Question to the Ministry of Justice:

To ask the Secretary of State for Justice, with reference to the report by the University of Manchester entitled Racial Bias and the Bench, published in November 2022, whether his Department has made a recent assessment of the implications for its policies of the findings on the adequacy of the level of take-up of race training by legal professionals; and if he will take steps with the (a) Lady Chief Justice and (b) Chief Coroner to increase the take-up of this training.


Answered by
Mike Freer Portrait
Mike Freer
Parliamentary Under-Secretary (Ministry of Justice)
This question was answered on 11th January 2024

Everyone has a right to be confident in the justice system, regardless of their background.

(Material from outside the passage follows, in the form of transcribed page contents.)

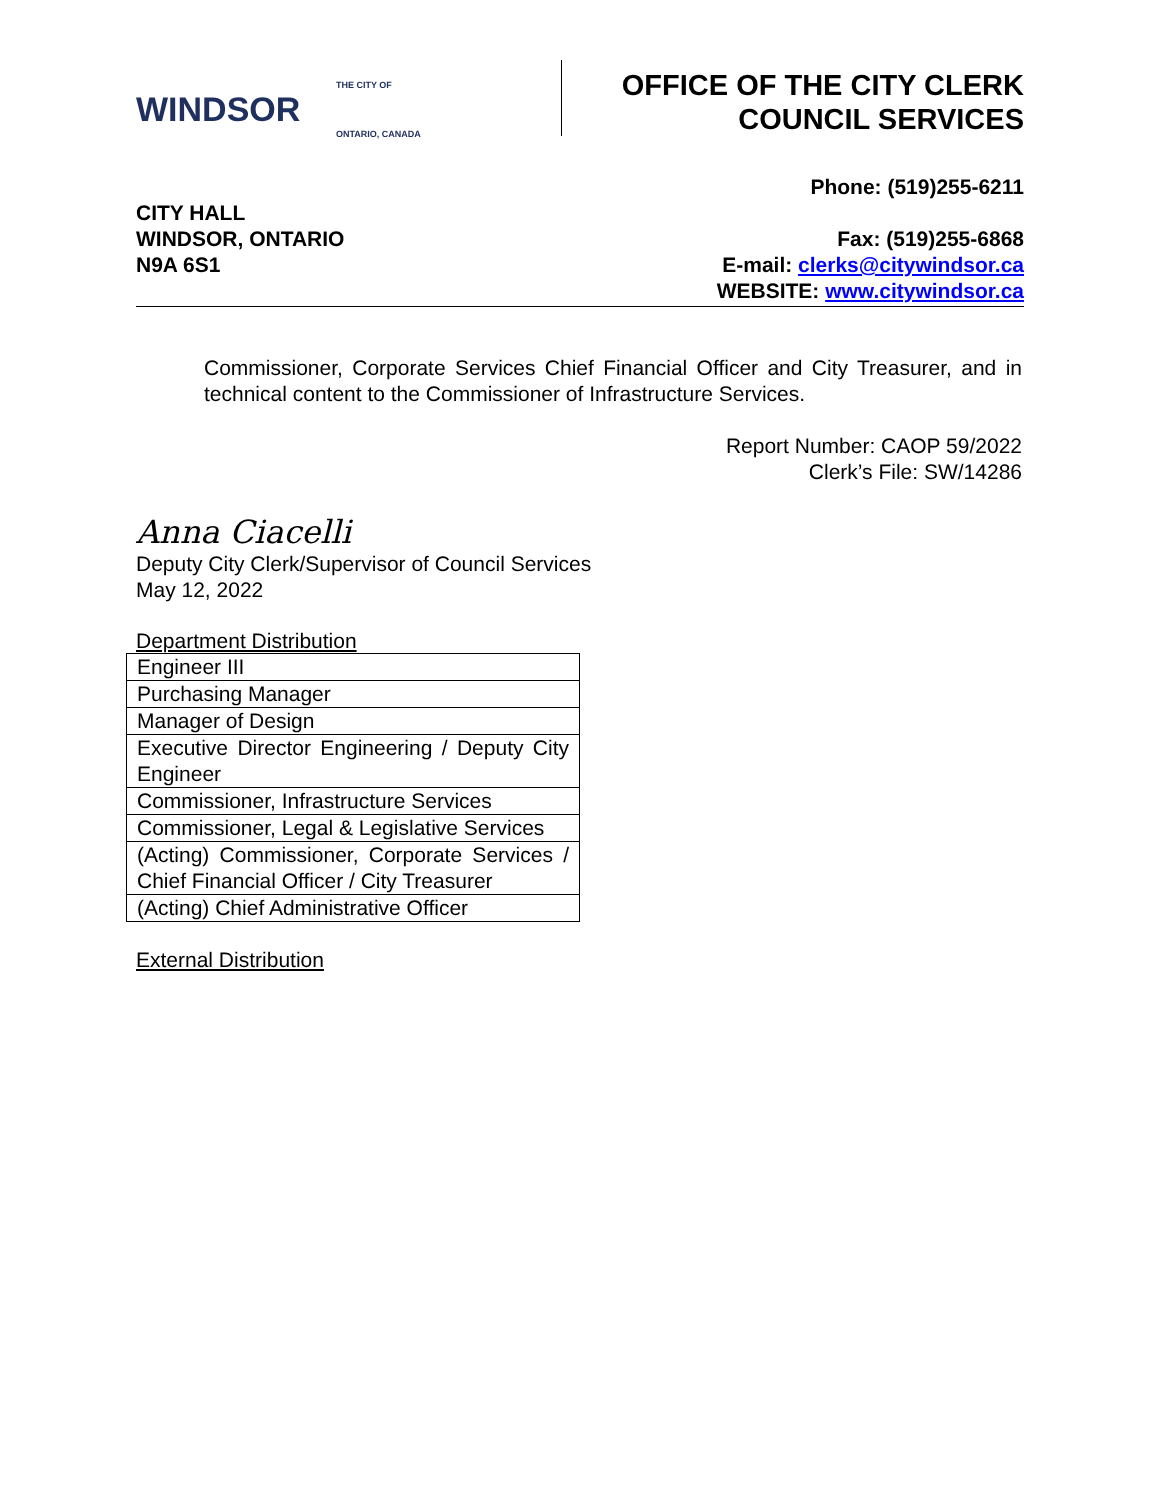THE CITY OF
WINDSOR
ONTARIO, CANADA
OFFICE OF THE CITY CLERK
COUNCIL SERVICES
CITY HALL
WINDSOR, ONTARIO
N9A 6S1
Phone: (519)255-6211
Fax: (519)255-6868
E-mail: clerks@citywindsor.ca
WEBSITE: www.citywindsor.ca
Commissioner, Corporate Services Chief Financial Officer and City Treasurer, and in technical content to the Commissioner of Infrastructure Services.
Report Number: CAOP 59/2022
Clerk’s File: SW/14286
Anna Ciacelli
Deputy City Clerk/Supervisor of Council Services
May 12, 2022
Department Distribution
| Engineer III |
| Purchasing Manager |
| Manager of Design |
| Executive Director Engineering / Deputy City Engineer |
| Commissioner, Infrastructure Services |
| Commissioner, Legal & Legislative Services |
| (Acting) Commissioner, Corporate Services / Chief Financial Officer / City Treasurer |
| (Acting) Chief Administrative Officer |
External Distribution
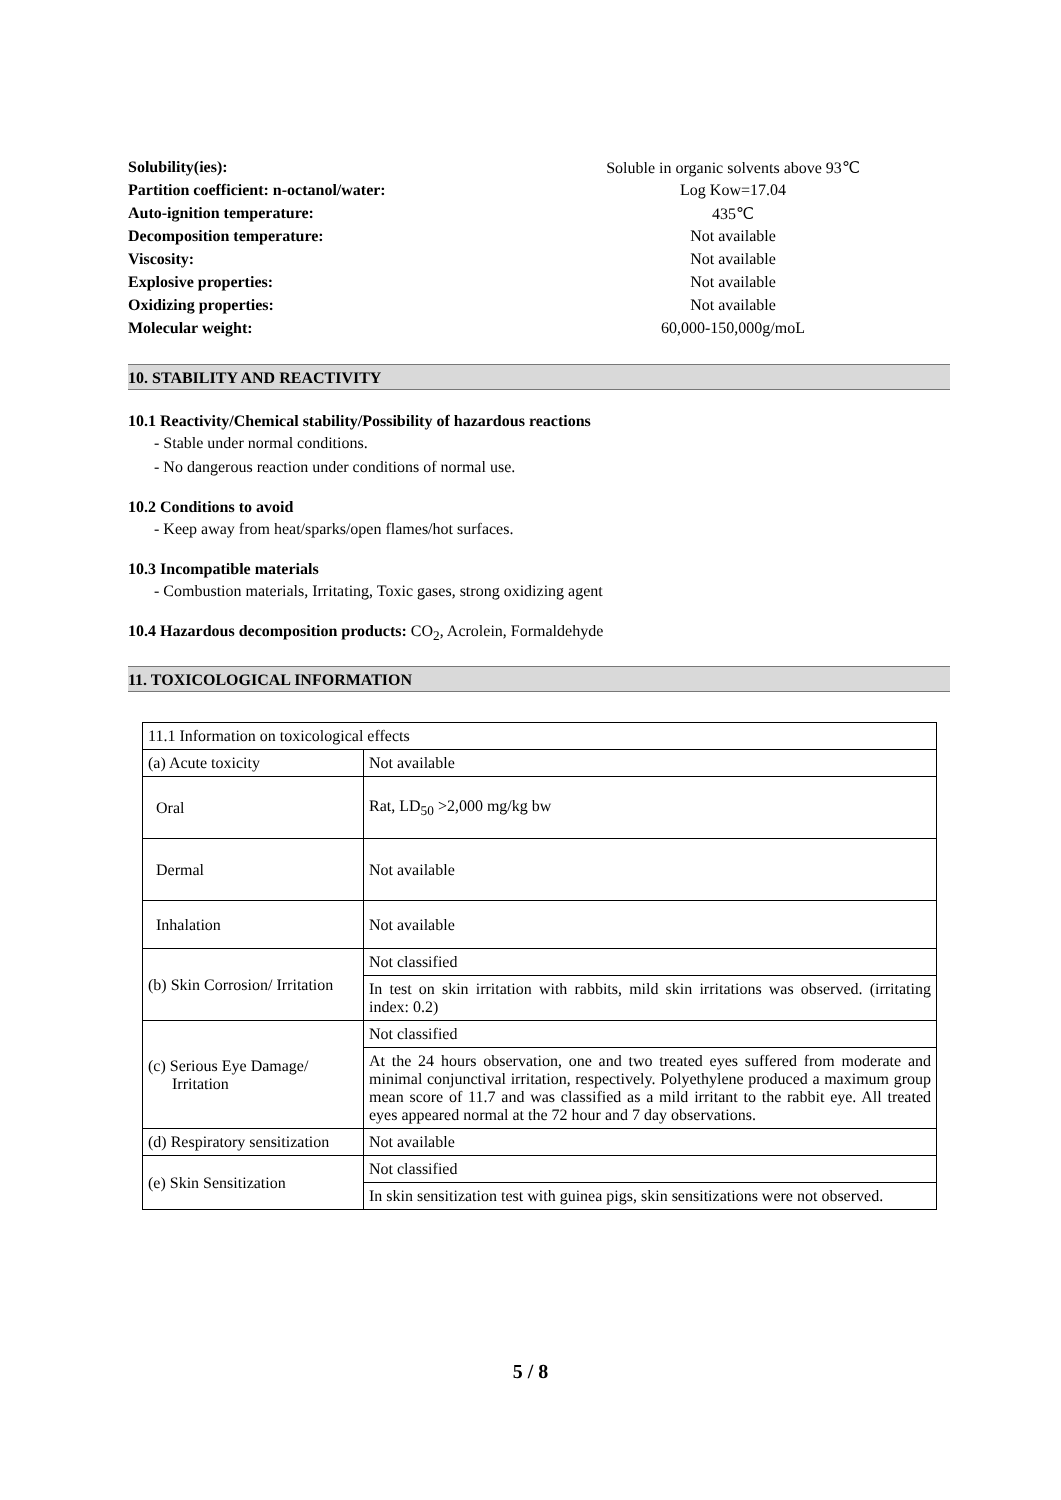| Solubility(ies): | Soluble in organic solvents above 93℃ |
| Partition coefficient: n-octanol/water: | Log Kow=17.04 |
| Auto-ignition temperature: | 435℃ |
| Decomposition temperature: | Not available |
| Viscosity: | Not available |
| Explosive properties: | Not available |
| Oxidizing properties: | Not available |
| Molecular weight: | 60,000-150,000g/moL |
10. STABILITY AND REACTIVITY
10.1 Reactivity/Chemical stability/Possibility of hazardous reactions
- Stable under normal conditions.
- No dangerous reaction under conditions of normal use.
10.2 Conditions to avoid
- Keep away from heat/sparks/open flames/hot surfaces.
10.3 Incompatible materials
- Combustion materials, Irritating, Toxic gases, strong oxidizing agent
10.4 Hazardous decomposition products: CO<sub>2</sub>, Acrolein, Formaldehyde
11. TOXICOLOGICAL INFORMATION
| 11.1 Information on toxicological effects | |
| (a) Acute toxicity | Not available |
| Oral | Rat, LD<sub>50</sub> >2,000 mg/kg bw |
| Dermal | Not available |
| Inhalation | Not available |
| (b) Skin Corrosion/ Irritation | Not classified |
| | In test on skin irritation with rabbits, mild skin irritations was observed. (irritating index: 0.2) |
| (c) Serious Eye Damage/ Irritation | Not classified |
| | At the 24 hours observation, one and two treated eyes suffered from moderate and minimal conjunctival irritation, respectively. Polyethylene produced a maximum group mean score of 11.7 and was classified as a mild irritant to the rabbit eye. All treated eyes appeared normal at the 72 hour and 7 day observations. |
| (d) Respiratory sensitization | Not available |
| (e) Skin Sensitization | Not classified |
| | In skin sensitization test with guinea pigs, skin sensitizations were not observed. |
5 / 8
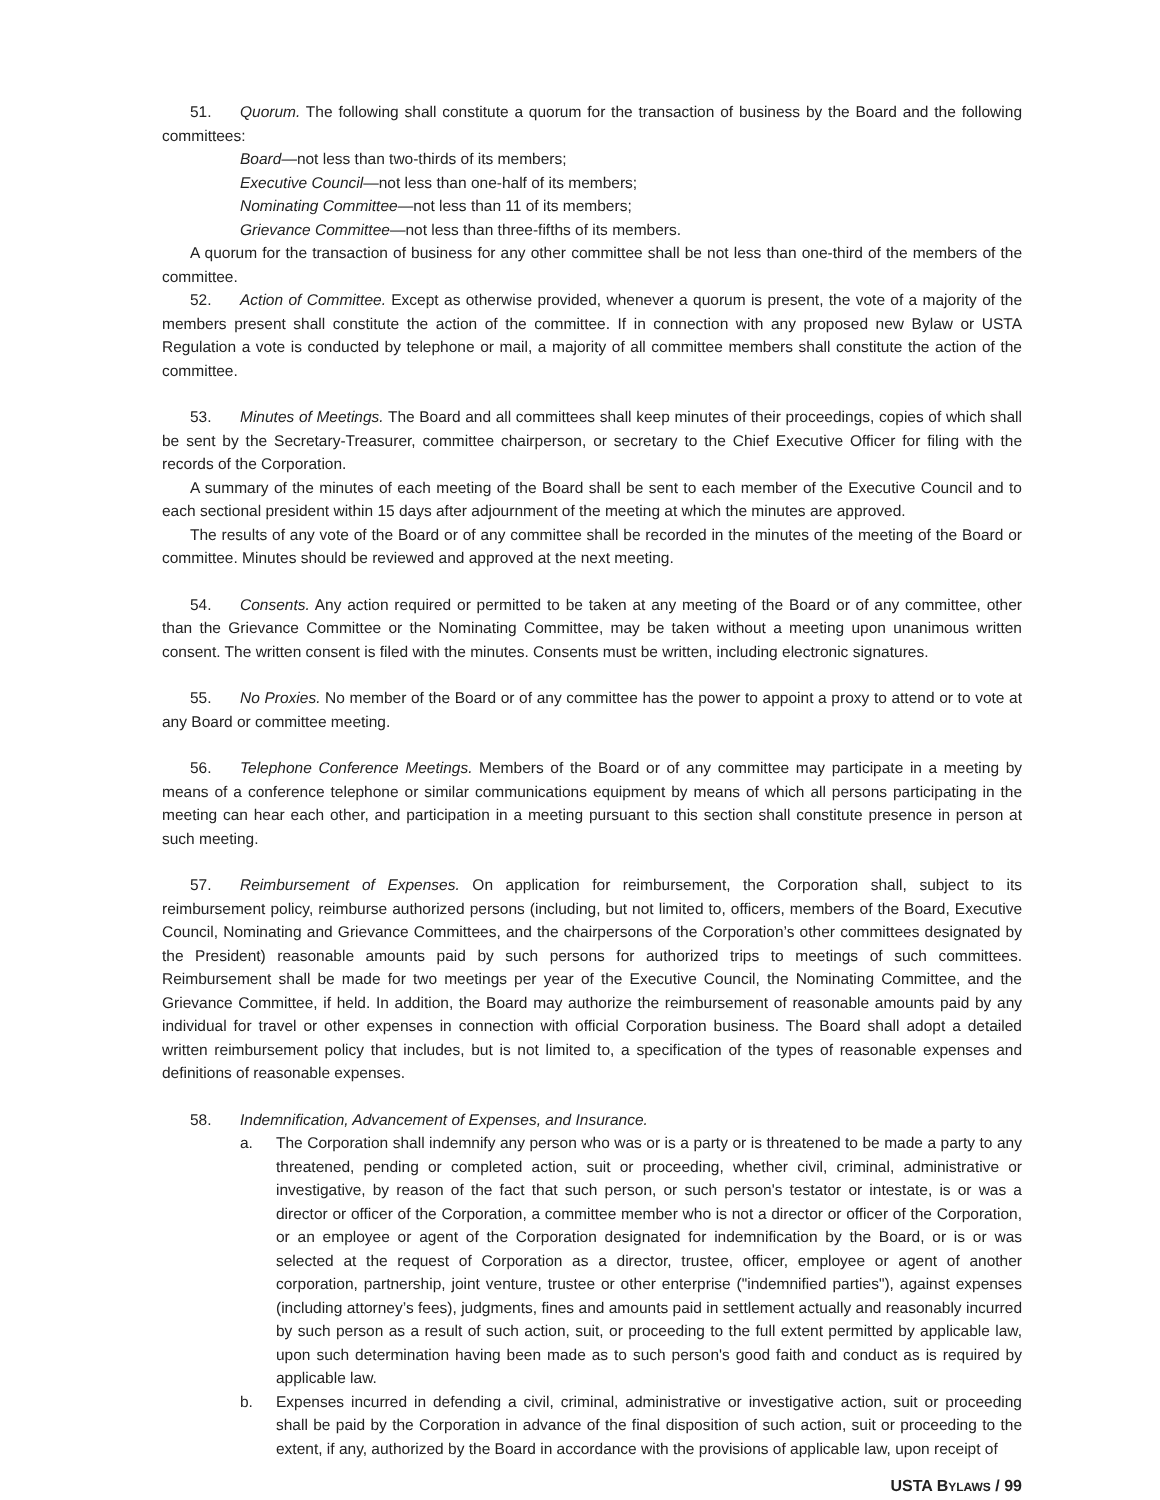51. Quorum. The following shall constitute a quorum for the transaction of business by the Board and the following committees:
Board—not less than two-thirds of its members;
Executive Council—not less than one-half of its members;
Nominating Committee—not less than 11 of its members;
Grievance Committee—not less than three-fifths of its members.
A quorum for the transaction of business for any other committee shall be not less than one-third of the members of the committee.
52. Action of Committee. Except as otherwise provided, whenever a quorum is present, the vote of a majority of the members present shall constitute the action of the committee. If in connection with any proposed new Bylaw or USTA Regulation a vote is conducted by telephone or mail, a majority of all committee members shall constitute the action of the committee.
53. Minutes of Meetings. The Board and all committees shall keep minutes of their proceedings, copies of which shall be sent by the Secretary-Treasurer, committee chairperson, or secretary to the Chief Executive Officer for filing with the records of the Corporation.
A summary of the minutes of each meeting of the Board shall be sent to each member of the Executive Council and to each sectional president within 15 days after adjournment of the meeting at which the minutes are approved.
The results of any vote of the Board or of any committee shall be recorded in the minutes of the meeting of the Board or committee. Minutes should be reviewed and approved at the next meeting.
54. Consents. Any action required or permitted to be taken at any meeting of the Board or of any committee, other than the Grievance Committee or the Nominating Committee, may be taken without a meeting upon unanimous written consent. The written consent is filed with the minutes. Consents must be written, including electronic signatures.
55. No Proxies. No member of the Board or of any committee has the power to appoint a proxy to attend or to vote at any Board or committee meeting.
56. Telephone Conference Meetings. Members of the Board or of any committee may participate in a meeting by means of a conference telephone or similar communications equipment by means of which all persons participating in the meeting can hear each other, and participation in a meeting pursuant to this section shall constitute presence in person at such meeting.
57. Reimbursement of Expenses. On application for reimbursement, the Corporation shall, subject to its reimbursement policy, reimburse authorized persons (including, but not limited to, officers, members of the Board, Executive Council, Nominating and Grievance Committees, and the chairpersons of the Corporation’s other committees designated by the President) reasonable amounts paid by such persons for authorized trips to meetings of such committees. Reimbursement shall be made for two meetings per year of the Executive Council, the Nominating Committee, and the Grievance Committee, if held. In addition, the Board may authorize the reimbursement of reasonable amounts paid by any individual for travel or other expenses in connection with official Corporation business. The Board shall adopt a detailed written reimbursement policy that includes, but is not limited to, a specification of the types of reasonable expenses and definitions of reasonable expenses.
58. Indemnification, Advancement of Expenses, and Insurance.
a. The Corporation shall indemnify any person who was or is a party or is threatened to be made a party to any threatened, pending or completed action, suit or proceeding, whether civil, criminal, administrative or investigative, by reason of the fact that such person, or such person's testator or intestate, is or was a director or officer of the Corporation, a committee member who is not a director or officer of the Corporation, or an employee or agent of the Corporation designated for indemnification by the Board, or is or was selected at the request of Corporation as a director, trustee, officer, employee or agent of another corporation, partnership, joint venture, trustee or other enterprise ("indemnified parties"), against expenses (including attorney’s fees), judgments, fines and amounts paid in settlement actually and reasonably incurred by such person as a result of such action, suit, or proceeding to the full extent permitted by applicable law, upon such determination having been made as to such person's good faith and conduct as is required by applicable law.
b. Expenses incurred in defending a civil, criminal, administrative or investigative action, suit or proceeding shall be paid by the Corporation in advance of the final disposition of such action, suit or proceeding to the extent, if any, authorized by the Board in accordance with the provisions of applicable law, upon receipt of
USTA BYLAWS / 99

In 2023, the government published an update to the Inclusive Britain Strategy – our ambitious response to the Commission on Race and Ethnic Disparities Report – which included the important work we are doing to improve diversity in the judiciary and magistracy.

To preserve the independence of the judiciary, the Lady Chief Justice, the Senior President of the Tribunals, and the Chief Coroner have statutory responsibility for judicial training, under the Constitutional Reform Act 2005, Tribunals, Courts and Enforcement Act 2007, and Coroners and Justice Act 2009 respectively, exercised through the Judicial College.

The legal profession in England and Wales is independent of Government. Legal professional training and statutory responsibility for encouraging a diverse legal profession sits with the approved regulators, overseen by the oversight regulator, the Legal Services Board.